Politics Is Messier Than My Minivan
Review posted September 1, 2023.
Crown, 2023. 284 pages.
Review written August 8, 2023, from a library book.
Okay, reading Katie Porter's book made me a Katie Porter fan, similar to the way reading Elizabeth Warren's book years ago made me an Elizabeth Warren fan. What both women have in common? They have both studied bankruptcy and fully understand that financial trouble does not imply moral failing.
One of her early stories is of studying mortgage law -- and learning that banks were breaking laws, to the detriment of consumers, when they foreclosed, time and time again.
As a mortgage holder, you do what the banks tell you. You assume they're following the law.
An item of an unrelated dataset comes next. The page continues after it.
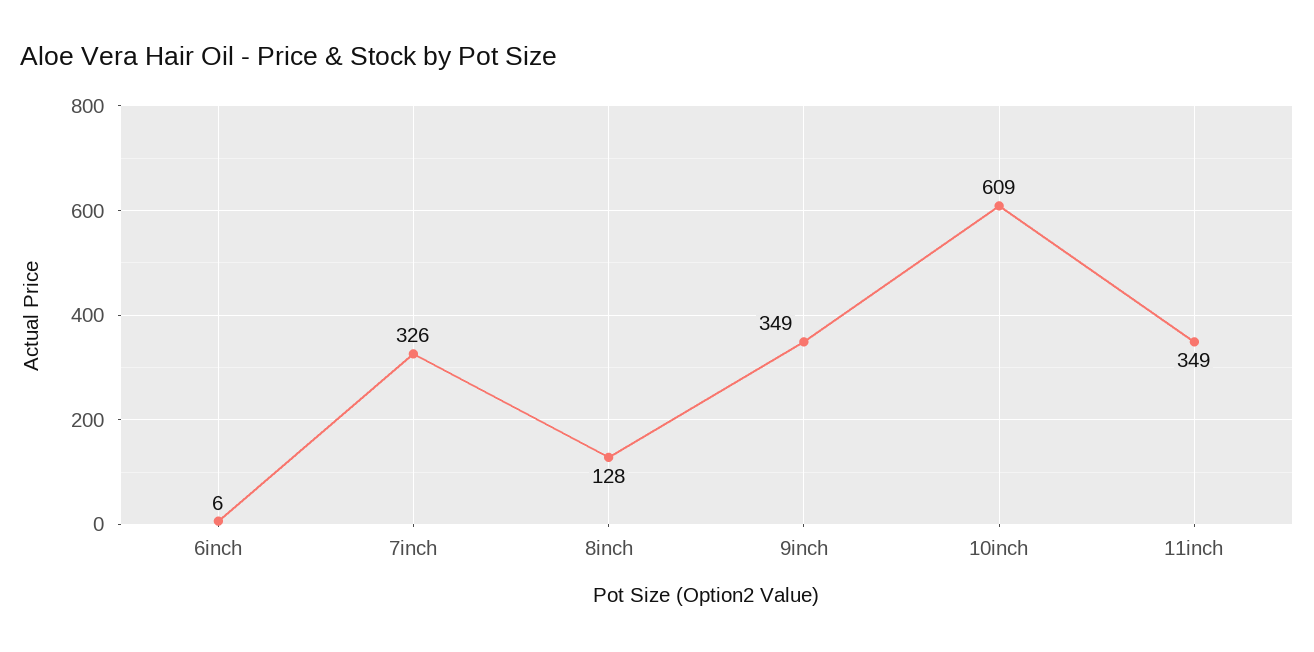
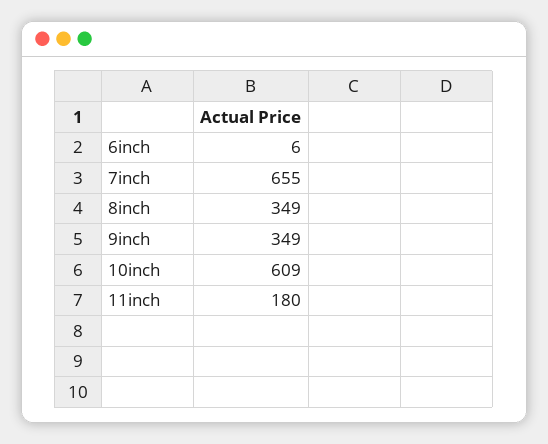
7inch: 326 -> 655
8inch: 128 -> 349
11inch: 349 -> 180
Well, Katie Porter checked. And they weren't. She began to get attention on that as a professor.
While I had started to change minds and get people in power to see that mortgage companies made mistakes and misbehaved, I did not want to be right. I wanted things to be right. Banks used the law to try to collect every penny; we should expect them to follow every rule.
And she decided to run for office to try to make things right.
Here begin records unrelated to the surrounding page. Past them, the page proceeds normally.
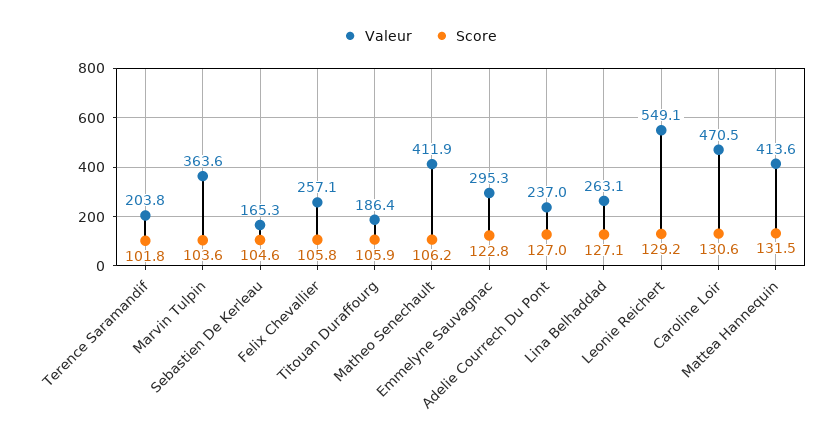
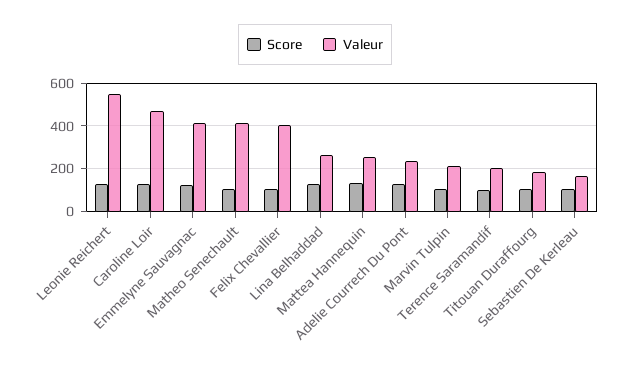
Valeur, Marvin Tulpin: 363.6 -> 200
Valeur, Felix Chevallier: 257.1 -> 400
Valeur, Emmelyne Sauvagnac: 295.3 -> 400
Valeur, Mattea Hannequin: 413.6 -> 250

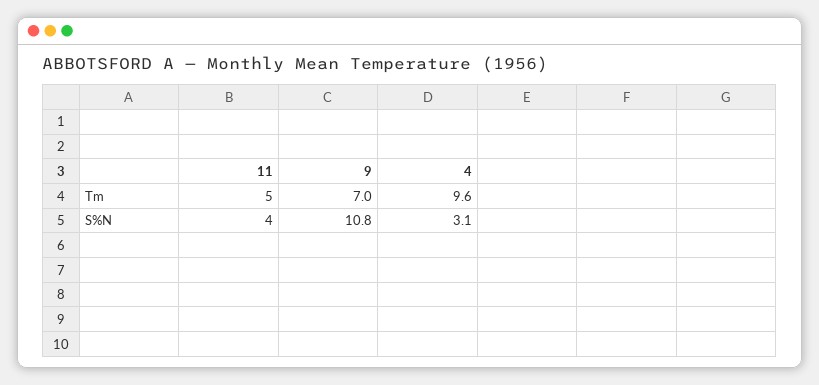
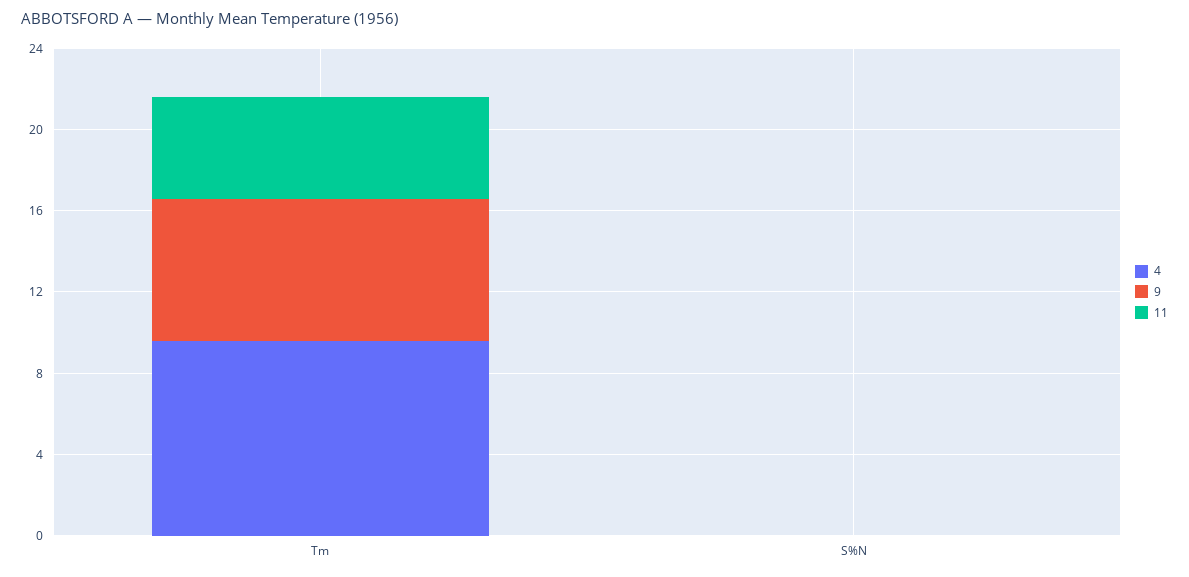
11, S%N: 4 -> 0
9, S%N: 10.8 -> 0
4, S%N: 3.1 -> 0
This book has plenty about running for office and the challenges of being a single mom in Congress and commuting to the other side of the country. (She and her kids tried living in Virginia, but it didn't work out.) It tells about her background growing up on a farm and the difficult end of her marriage. But my favorite part was where she describes her work in Congress.
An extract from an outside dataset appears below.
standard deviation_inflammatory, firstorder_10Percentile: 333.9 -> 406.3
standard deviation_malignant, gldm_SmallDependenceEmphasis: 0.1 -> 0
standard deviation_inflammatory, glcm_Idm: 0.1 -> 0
As I see it, the real work of Congress is civic education. Democracy only functions if voters know what's going on in their government and elected representatives know what's going on in their communities. As a congressmember, that means teaching and learning, respectively.
The American people set the nation's agenda every two years with House elections, and every four years with presidential elections. They cannot decide if they support a government policy without first knowing what the government is doing (or not doing). Representatives should be teachers, with constituents as our students.
At the same time, we should also be students, learning from our constituents. Without knowing the challenges and ideas of the people we represent, congressmembers can only substitute their own views for voters' views. While that may happen, it is not how representative democracy is supposed to work. Getting the facts, doing the research, and gaining experience are moments of learning that help me make the best votes for my community.
Teaching and learning are the exact work I did as a law professor, before I ran for Congress. I loved that, and so not surprisingly, I love Congress work.
And yes, using a white board is a fundamental approach to teaching. Visual aids always help!
This concern for people -- trying to make government better for actual people -- can't be faked. May Katie Porter continue to serve in this way for many years to come.
Oh and Hooray! When I checked her Twitter account (@katieporteroc), I see that she's running for Senate in 2024. And she's got a tagline on her profile: "I did not go to Washington to learn how to play by the rules. I went to Washington to rewrite them." This book goes into the reasons why she cares about people and wants to make lives better by making government better.